---------- Available data
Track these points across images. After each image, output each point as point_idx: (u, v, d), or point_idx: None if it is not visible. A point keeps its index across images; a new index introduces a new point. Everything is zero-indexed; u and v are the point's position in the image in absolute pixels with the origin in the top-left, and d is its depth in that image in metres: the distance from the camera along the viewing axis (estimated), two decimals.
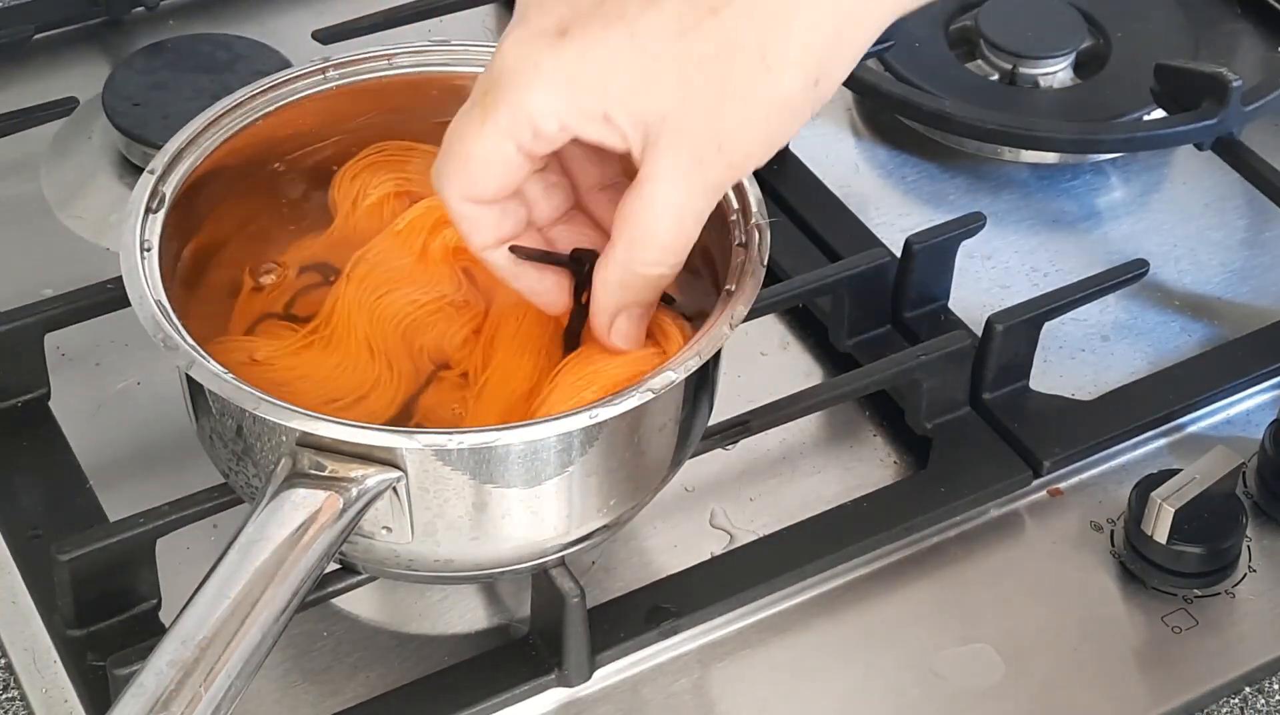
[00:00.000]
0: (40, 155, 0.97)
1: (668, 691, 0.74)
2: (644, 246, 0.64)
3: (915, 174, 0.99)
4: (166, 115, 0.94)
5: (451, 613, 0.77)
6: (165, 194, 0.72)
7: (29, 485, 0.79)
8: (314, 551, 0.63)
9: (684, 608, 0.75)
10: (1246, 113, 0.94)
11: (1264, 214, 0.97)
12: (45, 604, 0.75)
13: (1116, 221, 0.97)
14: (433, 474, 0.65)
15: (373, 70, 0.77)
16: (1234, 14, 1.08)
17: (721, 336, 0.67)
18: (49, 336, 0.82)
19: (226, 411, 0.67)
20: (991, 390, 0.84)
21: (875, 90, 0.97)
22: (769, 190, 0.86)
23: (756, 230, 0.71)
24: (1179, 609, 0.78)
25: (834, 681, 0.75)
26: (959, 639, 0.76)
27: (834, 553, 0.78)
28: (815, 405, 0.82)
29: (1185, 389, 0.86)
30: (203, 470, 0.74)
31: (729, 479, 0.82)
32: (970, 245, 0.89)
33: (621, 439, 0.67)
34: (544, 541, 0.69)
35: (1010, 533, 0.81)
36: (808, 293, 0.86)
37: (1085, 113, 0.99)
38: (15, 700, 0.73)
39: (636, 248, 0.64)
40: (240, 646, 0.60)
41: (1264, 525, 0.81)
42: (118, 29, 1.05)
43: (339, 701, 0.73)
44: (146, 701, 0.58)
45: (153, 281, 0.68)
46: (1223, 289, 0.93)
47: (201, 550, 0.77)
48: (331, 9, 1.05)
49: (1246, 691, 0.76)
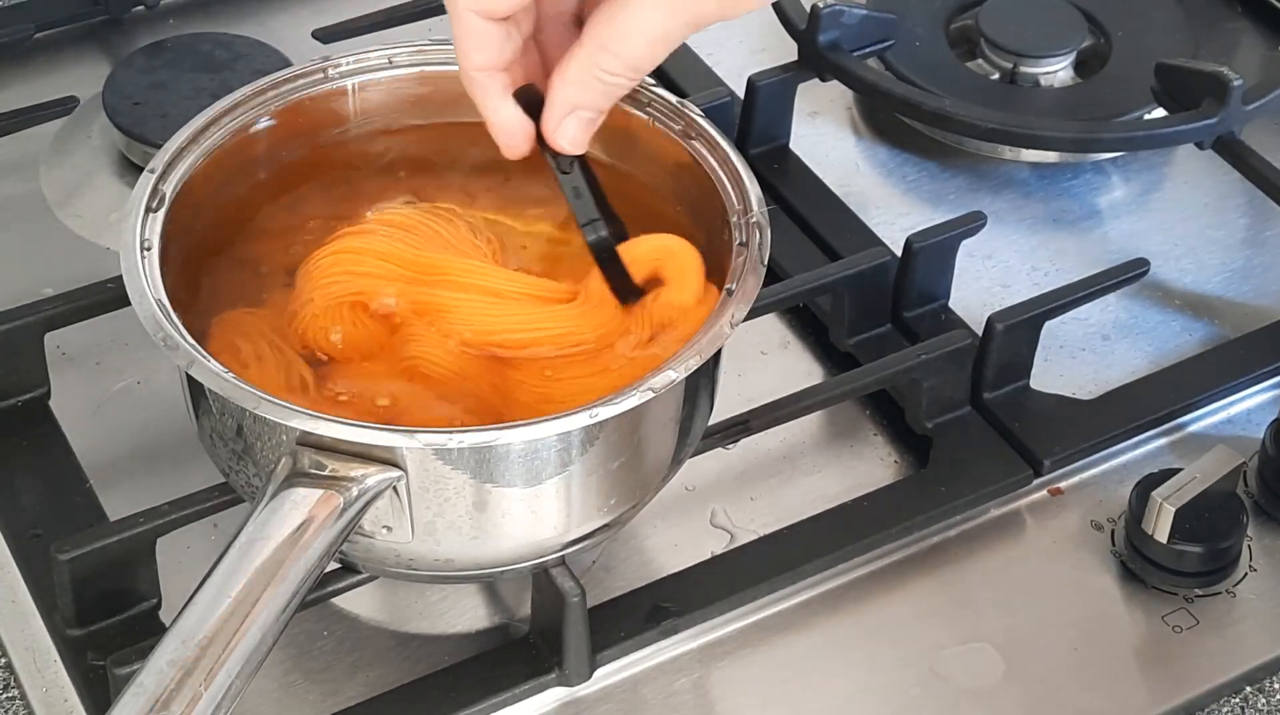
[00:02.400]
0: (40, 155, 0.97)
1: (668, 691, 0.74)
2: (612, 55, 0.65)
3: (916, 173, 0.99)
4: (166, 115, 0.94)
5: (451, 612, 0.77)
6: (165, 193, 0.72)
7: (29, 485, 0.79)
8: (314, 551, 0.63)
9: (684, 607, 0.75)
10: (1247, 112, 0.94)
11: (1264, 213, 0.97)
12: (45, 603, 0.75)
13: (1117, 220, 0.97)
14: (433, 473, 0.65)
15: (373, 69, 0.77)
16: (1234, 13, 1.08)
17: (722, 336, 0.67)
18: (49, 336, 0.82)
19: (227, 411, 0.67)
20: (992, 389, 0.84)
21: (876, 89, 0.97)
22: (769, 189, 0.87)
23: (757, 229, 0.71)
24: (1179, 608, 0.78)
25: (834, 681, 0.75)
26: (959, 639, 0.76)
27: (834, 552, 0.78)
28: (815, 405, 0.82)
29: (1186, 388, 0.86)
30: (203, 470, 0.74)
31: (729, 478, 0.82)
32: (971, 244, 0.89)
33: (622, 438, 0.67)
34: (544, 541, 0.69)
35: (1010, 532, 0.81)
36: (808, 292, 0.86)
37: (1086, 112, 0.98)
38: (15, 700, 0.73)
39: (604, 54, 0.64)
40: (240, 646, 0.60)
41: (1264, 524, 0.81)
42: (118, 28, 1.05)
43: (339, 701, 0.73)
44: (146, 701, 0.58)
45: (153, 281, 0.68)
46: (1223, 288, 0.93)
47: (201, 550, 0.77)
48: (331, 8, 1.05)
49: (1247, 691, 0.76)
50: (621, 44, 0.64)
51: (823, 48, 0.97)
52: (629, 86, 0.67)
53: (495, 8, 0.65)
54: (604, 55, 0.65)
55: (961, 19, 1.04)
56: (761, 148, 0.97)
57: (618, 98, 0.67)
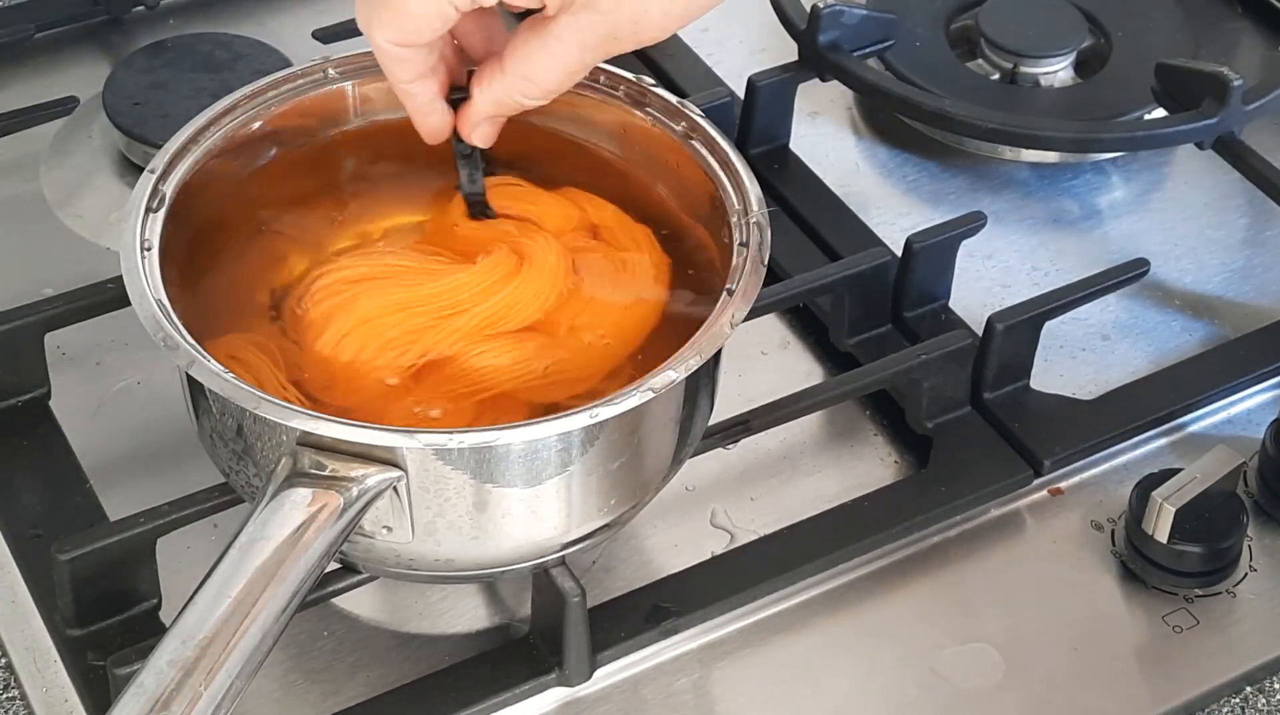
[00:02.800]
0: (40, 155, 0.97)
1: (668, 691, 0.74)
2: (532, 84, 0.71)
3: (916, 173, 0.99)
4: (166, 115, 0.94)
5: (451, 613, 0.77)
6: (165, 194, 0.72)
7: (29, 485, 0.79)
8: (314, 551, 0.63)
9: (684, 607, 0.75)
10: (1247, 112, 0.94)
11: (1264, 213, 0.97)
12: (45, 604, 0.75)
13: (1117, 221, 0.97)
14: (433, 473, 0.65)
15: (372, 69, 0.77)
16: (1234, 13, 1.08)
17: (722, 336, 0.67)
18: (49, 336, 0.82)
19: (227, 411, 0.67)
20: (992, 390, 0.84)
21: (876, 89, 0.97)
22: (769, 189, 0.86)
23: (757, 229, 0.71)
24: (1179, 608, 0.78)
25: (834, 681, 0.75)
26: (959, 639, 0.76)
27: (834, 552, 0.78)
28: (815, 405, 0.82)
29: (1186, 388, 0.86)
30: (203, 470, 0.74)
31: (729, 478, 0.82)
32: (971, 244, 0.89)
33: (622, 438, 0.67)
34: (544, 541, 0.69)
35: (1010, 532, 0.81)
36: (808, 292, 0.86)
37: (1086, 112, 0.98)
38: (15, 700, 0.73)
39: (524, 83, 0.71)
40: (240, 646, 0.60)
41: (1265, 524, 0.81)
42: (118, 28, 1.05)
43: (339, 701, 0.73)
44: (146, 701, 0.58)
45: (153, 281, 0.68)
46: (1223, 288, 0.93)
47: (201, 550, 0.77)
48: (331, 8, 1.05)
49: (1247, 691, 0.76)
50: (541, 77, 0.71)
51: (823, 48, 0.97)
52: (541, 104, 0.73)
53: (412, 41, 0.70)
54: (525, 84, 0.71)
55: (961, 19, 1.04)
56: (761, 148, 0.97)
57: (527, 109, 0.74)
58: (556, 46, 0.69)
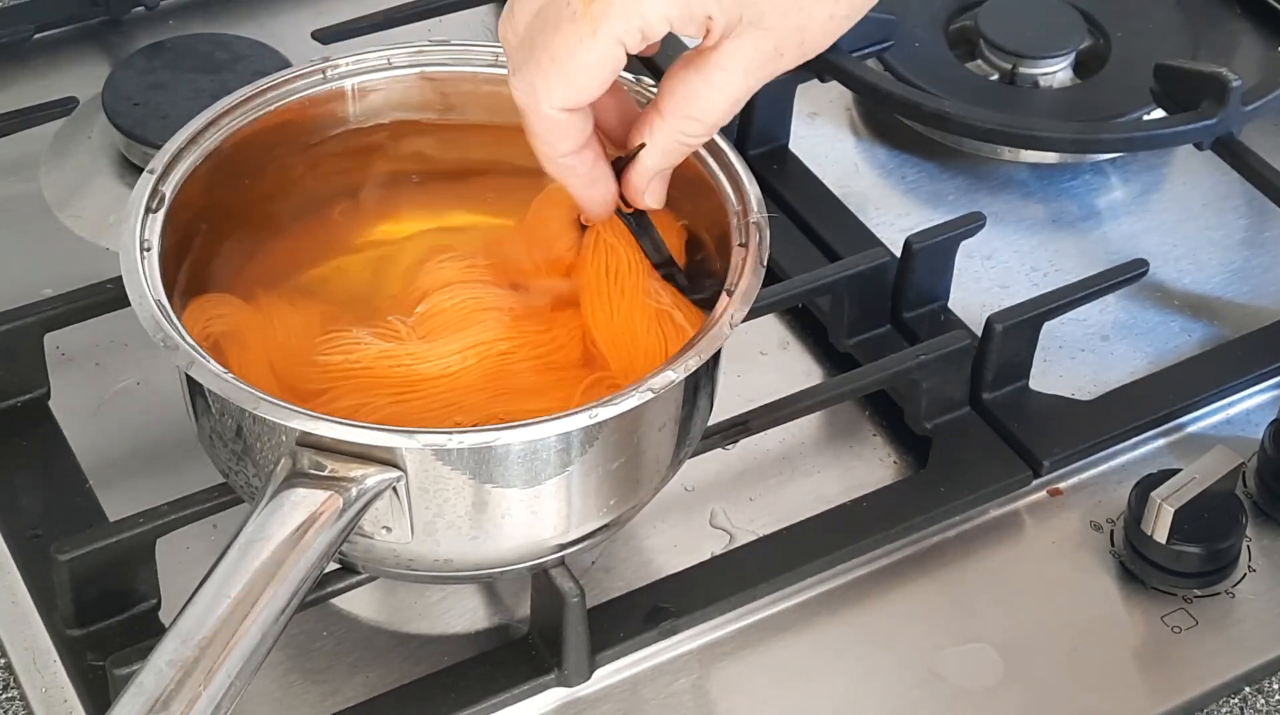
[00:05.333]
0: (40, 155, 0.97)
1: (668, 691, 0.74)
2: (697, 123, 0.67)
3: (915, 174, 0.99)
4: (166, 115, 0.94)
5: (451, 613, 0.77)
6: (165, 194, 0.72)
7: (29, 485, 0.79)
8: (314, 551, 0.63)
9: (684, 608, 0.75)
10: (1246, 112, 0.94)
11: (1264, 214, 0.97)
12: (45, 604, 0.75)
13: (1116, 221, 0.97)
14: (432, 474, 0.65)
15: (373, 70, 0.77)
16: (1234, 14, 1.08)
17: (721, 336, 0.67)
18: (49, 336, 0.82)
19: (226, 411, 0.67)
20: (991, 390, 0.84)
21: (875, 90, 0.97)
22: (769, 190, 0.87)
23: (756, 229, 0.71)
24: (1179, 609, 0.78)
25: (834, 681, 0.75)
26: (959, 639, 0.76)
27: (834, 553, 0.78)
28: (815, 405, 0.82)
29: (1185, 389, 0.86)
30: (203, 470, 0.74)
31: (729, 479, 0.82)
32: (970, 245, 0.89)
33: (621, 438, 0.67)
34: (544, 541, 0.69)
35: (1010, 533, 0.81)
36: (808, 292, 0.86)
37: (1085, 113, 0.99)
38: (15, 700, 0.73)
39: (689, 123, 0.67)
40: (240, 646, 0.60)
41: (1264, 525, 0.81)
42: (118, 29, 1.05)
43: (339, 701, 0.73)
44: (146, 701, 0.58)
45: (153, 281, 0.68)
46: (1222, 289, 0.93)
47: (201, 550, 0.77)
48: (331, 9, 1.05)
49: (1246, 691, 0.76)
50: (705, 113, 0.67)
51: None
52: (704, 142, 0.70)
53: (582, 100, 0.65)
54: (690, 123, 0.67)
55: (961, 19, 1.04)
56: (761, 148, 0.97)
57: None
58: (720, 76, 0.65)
--------------------
---------- Available data
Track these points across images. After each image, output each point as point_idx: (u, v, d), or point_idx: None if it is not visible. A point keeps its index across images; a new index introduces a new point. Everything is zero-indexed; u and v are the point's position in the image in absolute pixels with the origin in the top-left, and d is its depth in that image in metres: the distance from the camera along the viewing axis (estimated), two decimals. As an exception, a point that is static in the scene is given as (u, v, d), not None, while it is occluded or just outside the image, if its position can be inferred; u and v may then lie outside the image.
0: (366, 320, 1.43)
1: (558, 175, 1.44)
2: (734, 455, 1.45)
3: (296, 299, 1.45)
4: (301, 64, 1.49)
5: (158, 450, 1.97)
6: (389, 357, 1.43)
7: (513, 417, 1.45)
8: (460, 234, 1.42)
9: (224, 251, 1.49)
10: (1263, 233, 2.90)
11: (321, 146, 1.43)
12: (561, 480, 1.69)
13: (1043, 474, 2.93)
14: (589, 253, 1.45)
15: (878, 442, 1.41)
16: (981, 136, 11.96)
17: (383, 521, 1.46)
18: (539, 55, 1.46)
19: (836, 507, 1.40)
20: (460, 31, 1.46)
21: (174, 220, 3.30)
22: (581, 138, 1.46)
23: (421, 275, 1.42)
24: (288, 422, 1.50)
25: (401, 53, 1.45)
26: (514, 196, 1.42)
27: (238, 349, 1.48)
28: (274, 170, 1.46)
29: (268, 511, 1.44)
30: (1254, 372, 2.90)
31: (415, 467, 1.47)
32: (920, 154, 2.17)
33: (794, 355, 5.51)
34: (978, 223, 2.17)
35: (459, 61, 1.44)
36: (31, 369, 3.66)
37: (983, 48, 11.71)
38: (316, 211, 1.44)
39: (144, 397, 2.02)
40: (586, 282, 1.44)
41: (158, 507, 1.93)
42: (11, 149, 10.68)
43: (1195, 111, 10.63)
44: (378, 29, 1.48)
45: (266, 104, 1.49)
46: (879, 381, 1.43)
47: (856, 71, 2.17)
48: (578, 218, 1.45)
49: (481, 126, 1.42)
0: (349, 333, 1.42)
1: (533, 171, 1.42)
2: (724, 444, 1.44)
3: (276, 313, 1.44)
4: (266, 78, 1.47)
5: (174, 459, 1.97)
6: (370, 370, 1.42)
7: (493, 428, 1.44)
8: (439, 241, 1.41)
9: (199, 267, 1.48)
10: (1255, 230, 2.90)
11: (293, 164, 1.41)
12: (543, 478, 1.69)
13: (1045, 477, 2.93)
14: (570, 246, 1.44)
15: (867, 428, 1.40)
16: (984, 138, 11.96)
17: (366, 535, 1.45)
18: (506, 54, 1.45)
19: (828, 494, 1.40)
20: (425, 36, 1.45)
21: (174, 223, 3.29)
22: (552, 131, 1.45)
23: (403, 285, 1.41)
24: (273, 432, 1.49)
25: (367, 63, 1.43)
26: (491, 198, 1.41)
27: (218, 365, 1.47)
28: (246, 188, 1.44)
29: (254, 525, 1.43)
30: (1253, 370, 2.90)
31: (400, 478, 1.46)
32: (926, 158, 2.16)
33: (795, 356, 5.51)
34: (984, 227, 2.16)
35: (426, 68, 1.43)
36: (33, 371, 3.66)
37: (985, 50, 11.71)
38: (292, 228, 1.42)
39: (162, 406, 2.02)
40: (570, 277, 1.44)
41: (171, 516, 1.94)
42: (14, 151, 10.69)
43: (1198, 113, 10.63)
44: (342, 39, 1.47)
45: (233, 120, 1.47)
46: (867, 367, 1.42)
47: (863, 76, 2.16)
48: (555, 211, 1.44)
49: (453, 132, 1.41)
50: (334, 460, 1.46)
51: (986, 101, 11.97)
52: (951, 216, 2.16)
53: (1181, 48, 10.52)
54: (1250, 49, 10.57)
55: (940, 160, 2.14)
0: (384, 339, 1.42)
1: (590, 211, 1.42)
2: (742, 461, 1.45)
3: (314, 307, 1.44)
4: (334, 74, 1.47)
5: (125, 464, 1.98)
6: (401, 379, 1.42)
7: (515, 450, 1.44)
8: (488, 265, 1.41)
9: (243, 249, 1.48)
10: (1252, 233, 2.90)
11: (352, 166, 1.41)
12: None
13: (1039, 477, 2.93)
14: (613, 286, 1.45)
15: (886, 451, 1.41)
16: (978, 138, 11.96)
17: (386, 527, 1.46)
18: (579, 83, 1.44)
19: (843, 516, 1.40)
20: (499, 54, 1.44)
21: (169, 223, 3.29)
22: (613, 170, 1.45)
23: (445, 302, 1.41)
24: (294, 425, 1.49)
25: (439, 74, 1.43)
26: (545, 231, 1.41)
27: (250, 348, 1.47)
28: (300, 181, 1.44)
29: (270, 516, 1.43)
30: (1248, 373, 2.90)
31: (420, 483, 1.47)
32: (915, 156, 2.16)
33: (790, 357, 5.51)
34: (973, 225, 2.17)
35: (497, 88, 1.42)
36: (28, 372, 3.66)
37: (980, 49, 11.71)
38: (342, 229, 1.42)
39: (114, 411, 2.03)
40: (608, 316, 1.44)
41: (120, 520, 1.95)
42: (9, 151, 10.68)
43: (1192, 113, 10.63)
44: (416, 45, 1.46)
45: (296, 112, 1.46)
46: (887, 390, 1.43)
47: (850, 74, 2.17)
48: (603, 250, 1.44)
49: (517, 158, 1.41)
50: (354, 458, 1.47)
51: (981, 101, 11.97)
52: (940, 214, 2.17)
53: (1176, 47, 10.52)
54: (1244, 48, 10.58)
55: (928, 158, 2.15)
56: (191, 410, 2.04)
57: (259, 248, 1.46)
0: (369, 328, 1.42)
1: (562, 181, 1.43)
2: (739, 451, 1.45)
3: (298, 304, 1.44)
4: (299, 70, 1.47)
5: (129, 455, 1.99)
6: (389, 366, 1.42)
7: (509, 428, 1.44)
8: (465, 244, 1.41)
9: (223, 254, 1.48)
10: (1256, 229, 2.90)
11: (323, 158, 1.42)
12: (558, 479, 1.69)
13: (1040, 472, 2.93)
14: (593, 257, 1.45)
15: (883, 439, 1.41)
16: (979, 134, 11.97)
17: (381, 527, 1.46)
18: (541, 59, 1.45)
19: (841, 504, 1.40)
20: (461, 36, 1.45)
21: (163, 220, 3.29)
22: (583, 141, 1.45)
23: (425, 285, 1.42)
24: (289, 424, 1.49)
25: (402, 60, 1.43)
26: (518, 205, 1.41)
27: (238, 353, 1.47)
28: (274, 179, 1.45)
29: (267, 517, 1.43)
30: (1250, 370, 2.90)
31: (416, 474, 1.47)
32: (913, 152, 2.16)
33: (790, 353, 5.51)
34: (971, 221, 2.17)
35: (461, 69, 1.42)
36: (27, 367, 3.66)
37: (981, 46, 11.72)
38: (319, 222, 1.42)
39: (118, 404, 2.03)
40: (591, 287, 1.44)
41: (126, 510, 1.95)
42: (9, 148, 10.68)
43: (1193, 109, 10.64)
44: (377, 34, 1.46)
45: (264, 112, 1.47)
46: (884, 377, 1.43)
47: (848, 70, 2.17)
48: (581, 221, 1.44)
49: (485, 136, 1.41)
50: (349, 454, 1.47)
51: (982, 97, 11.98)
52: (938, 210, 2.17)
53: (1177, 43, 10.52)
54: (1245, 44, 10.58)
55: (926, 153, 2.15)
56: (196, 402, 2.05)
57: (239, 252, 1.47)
--------------------
Task to carry out: Print exactly the lines above from the one with "21: (174, 220, 3.30)" to the one with "41: (158, 507, 1.93)", including both.

Answer below:
21: (174, 220, 3.30)
22: (581, 138, 1.46)
23: (421, 275, 1.42)
24: (288, 422, 1.50)
25: (401, 53, 1.45)
26: (514, 196, 1.42)
27: (238, 349, 1.48)
28: (274, 170, 1.46)
29: (268, 511, 1.44)
30: (1254, 372, 2.90)
31: (415, 467, 1.47)
32: (920, 154, 2.17)
33: (794, 355, 5.51)
34: (978, 223, 2.17)
35: (459, 61, 1.44)
36: (31, 369, 3.66)
37: (983, 48, 11.71)
38: (316, 211, 1.44)
39: (144, 397, 2.02)
40: (586, 282, 1.44)
41: (158, 507, 1.93)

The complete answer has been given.